Small businesses are the backbone of the economy. Hundreds of thousands, if not millions, of small boutique producers, grease the wheels of the economy.
But poke beneath the surface, and there is something quite disturbing going on. In the US, about 80 percent of all startups fail in the first year. It’s a statistic of which most startup owners are well aware. And yet it’s a statistic that persists.
We all know that capitalism roots out the weaker firms. But even with competition, is an 80 percent failure rate really necessary? Probably not.
Startups have a lot more control over their future than the statistics admit. Often it’s the business idea itself that is bad. But some startups fail even though they have a good product. And usually, it’s because of poor financial planning. Here are some errors that startups make.
Failing to prepare for bad times
Startups tend to have a rosy picture of the future. And that’s understandable. Who wants to wake up in the morning and face the day with doom and gloom in the back of their minds? Not many people.
But having a sense that things really can go wrong is essential. Many small businesses don’t put aside any money at all for a rainy day. And few realise that to keep a business viable; it may be necessary to put aside enough money to keep a business operational for six months.
Often shocks to the economy can have a damaging effect on small businesses. One of the first things that people do is cut their discretionary expenditure. But it’s this discretionary spending on which small businesses rely. Weathering the storm requires clear thinking and financial planning. Times won’t always be good.
Simplify accounting
Accounting is one of those annoying overheads that all businesses must endure. But many small businesses fall into the trap of not keeping track of their financials on a daily basis.
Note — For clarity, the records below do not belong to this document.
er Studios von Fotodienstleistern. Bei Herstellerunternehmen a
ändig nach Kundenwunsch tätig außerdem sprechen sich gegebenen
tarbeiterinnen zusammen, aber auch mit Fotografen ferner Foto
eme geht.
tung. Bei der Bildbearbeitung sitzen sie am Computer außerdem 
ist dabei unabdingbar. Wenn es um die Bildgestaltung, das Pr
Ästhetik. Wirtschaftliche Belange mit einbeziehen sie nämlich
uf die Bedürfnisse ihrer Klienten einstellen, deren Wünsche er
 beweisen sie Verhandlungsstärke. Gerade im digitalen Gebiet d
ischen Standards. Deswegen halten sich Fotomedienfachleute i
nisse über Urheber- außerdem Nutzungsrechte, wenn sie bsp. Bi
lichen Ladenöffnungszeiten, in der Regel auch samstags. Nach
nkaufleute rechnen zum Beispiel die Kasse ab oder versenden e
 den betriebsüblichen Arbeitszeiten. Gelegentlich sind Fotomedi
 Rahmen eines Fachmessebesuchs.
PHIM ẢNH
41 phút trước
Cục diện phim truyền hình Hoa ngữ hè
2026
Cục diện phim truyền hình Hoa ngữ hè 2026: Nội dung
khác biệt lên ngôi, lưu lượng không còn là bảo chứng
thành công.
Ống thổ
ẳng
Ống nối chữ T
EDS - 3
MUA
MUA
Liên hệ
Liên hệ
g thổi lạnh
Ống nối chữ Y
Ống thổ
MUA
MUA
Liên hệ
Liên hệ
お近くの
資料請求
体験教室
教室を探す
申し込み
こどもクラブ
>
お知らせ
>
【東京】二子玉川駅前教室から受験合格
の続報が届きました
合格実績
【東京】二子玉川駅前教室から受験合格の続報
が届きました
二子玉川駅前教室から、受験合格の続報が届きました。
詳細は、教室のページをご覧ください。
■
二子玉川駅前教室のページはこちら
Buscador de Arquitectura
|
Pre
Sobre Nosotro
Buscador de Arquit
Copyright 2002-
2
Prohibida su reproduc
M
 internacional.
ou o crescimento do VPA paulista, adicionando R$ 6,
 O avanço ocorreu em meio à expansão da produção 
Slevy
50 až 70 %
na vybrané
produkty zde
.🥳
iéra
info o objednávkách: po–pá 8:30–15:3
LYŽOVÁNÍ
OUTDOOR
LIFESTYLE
Ask many small business people how they’re businesses are doing financially and they’ll say “alright.” And they won’t give any further details.
Often it’s only at the end of the tax year that they get any idea of their financial position. That means that if they do have any financial problems, it can be months before they even identify them.
It may also be worth building a relationship with a tax attorney. Taxes in many states for small businesses are a complicated affair. And often mistakes can creep in at both ends of the relationship.
Strike while the iron is hot
Those that own small businesses often don’t recognise opportunities to get hold of cheap credit. But when the market is up, that’s precisely the time when creditors are most likely to lend.
Secure funding in the good times and take advantage of low-interest rates. But just be sure that the rate of interest that you pay is fixed.
The IMF has recently warned that we could be on the verge of another financial crisis. And the banks may try to increase rates to weather the storm.